Mahmoud Ali wrote:Personally I think there is far too much hand wringing about temperature, taste and "conditioning". Certainly we should all be drinking wines at the right temperature, and of course people have different tastes and there are people who do and don't drinks spirits. But surely this discussion should revolve around an objective analysis of wines and their quality.
If we reduce the discussion to the level of what people are conditioned to, or their likes and dislikes, then we may as well throw wines criticism out the window and allow wine like Little Penguin its place in the sun as a great wine to those who love it. However, I am assuming that most people in this forum are interested in what makes a good quality wine and the standards by which wine professionals/wine enthusiasts judge them.
Objectivity in wine analysis doesn't go far beyond the basics, there ARE too many subjective, personal preferences, environmental factors and (yes) conditioning at play. That's why you get results like the Geoff Kelly report discussed in another thread and why the correlation of the same wines winning similar medals in different wine shows could be as low as 30% and different (competent) reviewers arrive at vastly different conclusions about the same wine and (locally accepted) Aus wines are regularly trashed in some overseas publications.
Mahmoud Ali wrote:I also think we can agree that there is such a thing as too much oak but that each person may have a different response to that level of oak. However we should agree that too much oak in a wine (keeping in mind it's style and evolution) is a flaw. Similarly, too much alcohol in the finish is also a flaw though tolerance levels may differ.
Exactly, it's a personal, subjective assesmment of objective criteria.
Mahmoud Ali wrote:It is disingenuous to talk about spirits and "conditioning". Spirits are a different drink, just as beer is a different drink. Would anyone accept a whisky drinker suggesting that beer is dilute because it has less alcohol? In the same way I think it is silly to say that a Scotch drinker is used to high alcohol levels and therefore may not be able to discern a hot wine. Much as I like single malts at 40%+ a/v, I do occasionally find that a port at 20% a/v can be hot. The whole Scotch/Brandy thing is a red herring.
RB, I quite agree with you about warmth in a wine, however to me it has a different meaning. I associate "warm" as a quality I find in wines with richness and complexity. I tend to use the descriptor "warm" not as an alcohol sensation but rather as part of a rich, ripe, warming quality in an older mature wine.
I'm not suggesting "not be able to discern", more "not regard it as unpleasant or a fault". I'll run a Poll shortly to see what other people think.
I tend to use warm in the same way as you describe, but I also suspect that as fruit and tannins mellow and soften, the alcohol is there, mostly unchanged and becomes a little more apparent as desirable warmth in the absence of the sharper youthful flavours.
Mahmoud Ali wrote:Drinking a wine at a "cool" 16-18 degrees, if you detect heat or warmth as a distinct, separate sensation then my guess is the wine can be described as hot, a little or a lot depending on the degree to which it makes itself known.

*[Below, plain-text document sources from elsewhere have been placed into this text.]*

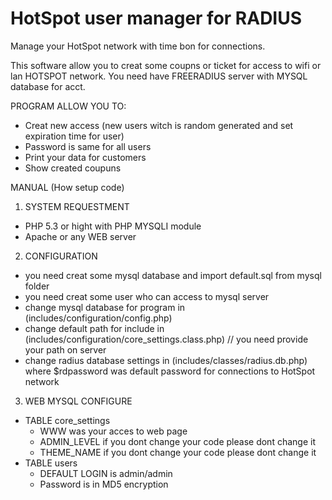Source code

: # HotSpot user manager for RADIUS
Manage your HotSpot network with time bon for connections.

This software allow you to creat some coupns or ticket for access to wifi or lan HOTSPOT network.
You need have FREERADIUS server with MYSQL database for acct. 

PROGRAM ALLOW YOU TO:
- Creat new access (new users witch is random generated and set expiration time for user)
- Password is same for all users
- Print your data for customers
- Show created coupuns

MANUAL (How setup code)

1. SYSTEM REQUESTMENT
  - PHP 5.3 or hight with PHP MYSQLI module
  - Apache or any WEB server
2. CONFIGURATION
  - you need creat some mysql database and import default.sql from mysql folder
  - you need creat some user who can access to mysql server
  - change mysql database for program in (includes/configuration/config.php)
  - change default path for include in (includes/configuration/core_settings.class.php) // you need provide your path on server
  - change radius database settings in (includes/classes/radius.db.php) where $rdpassword was default password for connections to       HotSpot network
3. WEB MYSQL CONFIGURE
  - TABLE core_settings
      - WWW was your acces to web page 
      - ADMIN_LEVEL if you dont change your code please dont change it
      - THEME_NAME if you dont change your code please dont change it
  - TABLE users
      - DEFAULT LOGIN is admin/admin
      - Password is in MD5 encryption
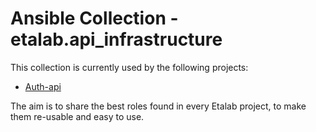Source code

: # Ansible Collection - etalab.api_infrastructure

This collection is currently used by the following projects:

- [Auth-api](https://github.com/betagouv/api-auth)

The aim is to share the best roles found in every Etalab project, to make them re-usable and easy to use.
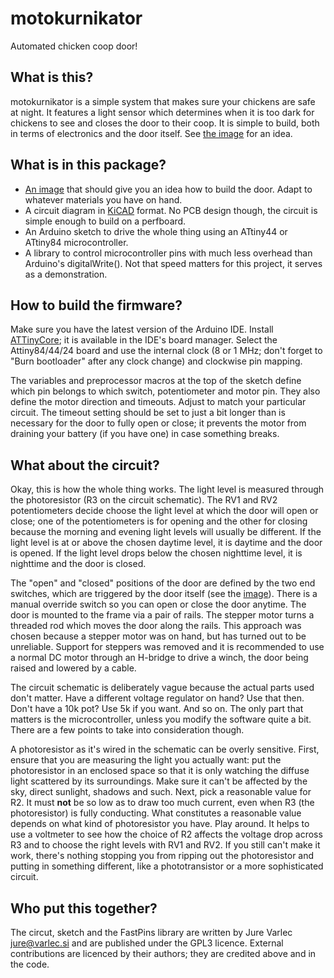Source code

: # motokurnikator #

Automated chicken coop door!

## What is this? ##

motokurnikator is a simple system that makes sure your chickens are
safe at night. It features a light sensor which determines when it is
too dark for chickens to see and closes the door to their coop. It is
simple to build, both in terms of electronics and the door itself. See
[the image][1] for an idea.

[1]: door_mechanism.jpg "Mechanized chichen coop door"

## What is in this package? ##

* [An image][1] that should give you an idea how to build the
  door. Adapt to whatever materials you have on hand.
* A circuit diagram in [KiCAD][2] format. No PCB design though, the
  circuit is simple enough to build on a perfboard.
* An Arduino sketch to drive the whole thing using an ATtiny44 or
  ATtiny84 microcontroller.
* A library to control microcontroller pins with much less overhead
  than Arduino's digitalWrite(). Not that speed matters for this
  project, it serves as a demonstration.

[2]: http://www.kicad-pcb.org/ "KiCAD website"

## How to build the firmware? ##

Make sure you have the latest version of the Arduino IDE. Install
[ATTinyCore][3]; it is available in the IDE's board manager. Select the
Attiny84/44/24 board and use the internal clock (8 or 1 MHz; don't forget to
"Burn bootloader" after any clock change) and clockwise pin mapping.

The variables and preprocessor macros at the top of the sketch define which pin
belongs to which switch, potentiometer and motor pin. They also define the
motor direction and timeouts. Adjust to match your particular circuit. The
timeout setting should be set to just a bit longer than is necessary for the
door to fully open or close; it prevents the motor from draining your battery
(if you have one) in case something breaks.

[3]: https://github.com/SpenceKonde/ATTinyCore "ATtiny Arduino library"

## What about the circuit? ##

Okay, this is how the whole thing works. The light level is measured through
the photoresistor (R3 on the circuit schematic). The RV1 and RV2 potentiometers
decide choose the light level at which the door will open or close; one of the
potentiometers is for opening and the other for closing because the morning and
evening light levels will usually be different. If the light level is at or
above the chosen daytime level, it is daytime and the door is opened. If the
light level drops below the chosen nighttime level, it is nighttime and the
door is closed.

The "open" and "closed" positions of the door are defined by the two end
switches, which are triggered by the door itself (see the [image][1]). There is
a manual override switch so you can open or close the door anytime. The door is
mounted to the frame via a pair of rails. The stepper motor turns a threaded
rod which moves the door along the rails. This approach was chosen because a
stepper motor was on hand, but has turned out to be unreliable. Support for
steppers was removed and it is recommended to use a normal DC motor through an
H-bridge to drive a winch, the door being raised and lowered by a cable.

The circuit schematic is deliberately vague because the actual parts
used don't matter. Have a different voltage regulator on hand? Use
that then. Don't have a 10k pot? Use 5k if you want. And so on. The
only part that matters is the microcontroller, unless you modify the
software quite a bit. There are a few points to take into
consideration though.

A photoresistor as it's wired in the schematic can be overly sensitive. First,
ensure that you are measuring the light you actually want: put the
photoresistor in an enclosed space so that it is only watching the diffuse
light scattered by its surroundings. Make sure it can't be affected by the sky,
direct sunlight, shadows and such. Next, pick a reasonable value for R2. It
must **not** be so low as to draw too much current, even when R3 (the
photoresistor) is fully conducting. What constitutes a reasonable value depends
on what kind of photoresistor you have. Play around. It helps to use a
voltmeter to see how the choice of R2 affects the voltage drop across R3 and to
choose the right levels with RV1 and RV2. If you still can't make it work,
there's nothing stopping you from ripping out the photoresistor and putting in
something different, like a phototransistor or a more sophisticated circuit.

## Who put this together? ##

The circut, sketch and the FastPins library are written by Jure Varlec
<jure@varlec.si> and are published under the GPL3 licence. External
contributions are licenced by their authors; they are credited above
and in the code.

If the wine is rich, fleshy, ripe and warm, all together in an integrated way, then you needn't worry about talking about alcohol levels or the "warmth" of the wine as a separate quality.
Methinks that the effort to distinguish a difference between warm and hot is perhaps an attempt to defend the the rise of so many high alcohol wines and the predictable reaction to them.
Since I raised the topic I can answer categorically that I'm not defending high alcohol wines per se, especially the soft, flabby unbalanced ones. But I do think the current fuss in the wine and popular press about high-alcohol wines has been a bit carried away in the push for moderation in alcohol consumption due to widespread abuse.
I don't think the alcohol abusers are going to seek out $30 Warrabilla reds as their drink of choice, or that the people who generally buy those sort of wines are often alcohol abusers or addicts.
As one wine producer wrote to me about this topic:
"It amuses me when I see a critic praising richness of flavour and soft mouthfeel and then saying the wine would be better if it was 1% less alcohol. They do not seem to realise that it would then have less richness and mouthfeel. You can't just dial in the numbers."
The market will decide, if politicians don't intervene, if people keep buying the wines, they will continue to be made as many areas of Australia simply produce grapes that are properly ripe at high baume levels and not before. Certainly viticultural practices can modify this to some extent, but in the words of Drew Noon:
"We never decided to make that style of wine. That's what we have to make. If you were here, you would be making them too. The fruit we've got dictates the style. You couldn't make anything else. You could make lighter wines but they would not be as good because they would not be the best expression of the site. We don't let them hang out there for the sake of it; sometimes we can't get them in fast enough.”